Gessinger reconhece que mudou com o passar dos anos, até na relação com a imprensa. As cutucadas em outros artistas, por exemplo, ficaram para trás.

 

"Era coisa de guri bobo. Não tenho a menor conexão com essa coisa. Essas entrevistas às vezes duravam uma tarde inteira e o cara pinçava ali no meio de uma fala, que às vezes era uma brincadeira."

 

Depois de tocar com tanta gente, gravar tantos discos, fazer tantos shows, Gessinger diz que absorveu algumas lições anos e que aprendeu a conviver com a timidez. "Não posso falar como as pessoas me veem, mas com o tempo tu vais aprendendo a ser parecido com o que tu és mesmo."

 

A própria relação com o público acabou mudando. Se nos primeiros anos, Gessinger subia ao palco e chegava às vezes a entrar e sair sem sequer dar boa noite, hoje ele interage mais com a plateia e parece até se divertir mais. "Tenho 30 anos de estrada. A coisa mais hipócrita é dizer que tu és o mesmo."
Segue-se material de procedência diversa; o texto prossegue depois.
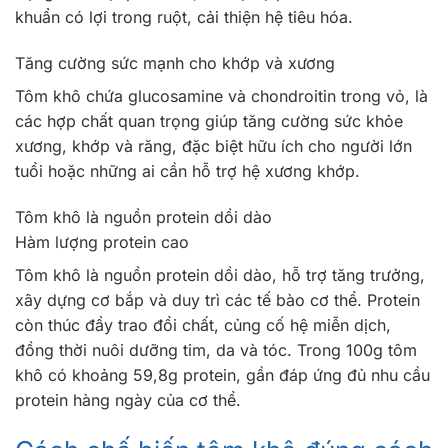
khuẩn có lợi trong ruột, cải thiện hệ tiêu hóa.
Tăng cường sức mạnh cho khớp và xương
Tôm khô chứa glucosamine và chondroitin trong vỏ, là
các hợp chất quan trọng giúp tăng cường sức khỏe
xương, khớp và răng, đặc biệt hữu ích cho người lớn
tuổi hoặc những ai cần hỗ trợ hệ xương khớp.
Tôm khô là nguồn protein dồi dào
Hàm lượng protein cao
Tôm khô là nguồn protein dồi dào, hỗ trợ tăng trưởng,
xây dựng cơ bắp và duy trì các tế bào cơ thể. Protein
còn thúc đẩy trao đổi chất, củng cố hệ miễn dịch,
đồng thời nuôi dưỡng tim, da và tóc. Trong 100g tôm
khô có khoảng 59,8g protein, gần đáp ứng đủ nhu cầu
protein hàng ngày của cơ thể.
Mesmo assim, ele pondera sobre a postura dos músicos hoje em dia, que viraram mais animadores e menos instrumentistas e cantores. "Os artistas ficaram MCs. Várias bandas são assim. A questão é o que o público espera de um cara que está lá em cima", diz.

 

"Tem outras bandas, como as do movimento punk e o Pink Floyd, que são antagônicos entre si, mas que chegavam e tocavam simplesmente. O cara do Oasis (Noel Gallagher) toca até hoje [assim, sem conversar muito com o público]."

 

Música e letra

Com atenção especial às letras e canções que fazem citações a Sartre, Camus, Ferreira Gullar e Umberto Eco, entre outros, Gessinger tem se aventurado também no ramo da literatura. O artista lançou cinco livros entre 2008 e 2013 e mantém um blog na internet. "A palavra escrita é anterior à cantada na minha vida."

 

O primeiro trabalho na área foi "Meu pequeno gremista" e o mais recente, "6 segundos de atenção". "A literatura tem essa coisa de ser mais introspectiva, a palavra tem importância central, há essa zona cinzenta, pôr o texto em uma folha, é diferente de expressar por música, que leva em conta a forma com que a palavra é falada, cantada, como ela se encaixa na melodia."

Segundo o músico, é mais fácil que uma letra de música seja usada em um texto de livro do que o contrário. Duas de suas obras literárias levam nomes de músicas dos Engenheiros, "Pra ser sincero", de 2009, e "Mapas do acaso", de 2011. "É mais difícil ter citações que viram letra. Música é mais sutil."

 

Mesmo com a ampliação do horizonte artístico, Humberto Gessinger diz que tem concentrado esforços no lado instrumentista. "Nunca me dediquei tanto à coisa da minha música quanto nos últimos anos. Tenho tocado todos os dias, buscando manter os músculos flexíveis, buscar novos instrumentos."

 

Com instrumento em mãos, harmônica ou microfone, um computador ou uma folha de papel com caneta em mãos, o soldado do "exército de um homem só" segue na sua "infinita highway", "louco pra ficar legal".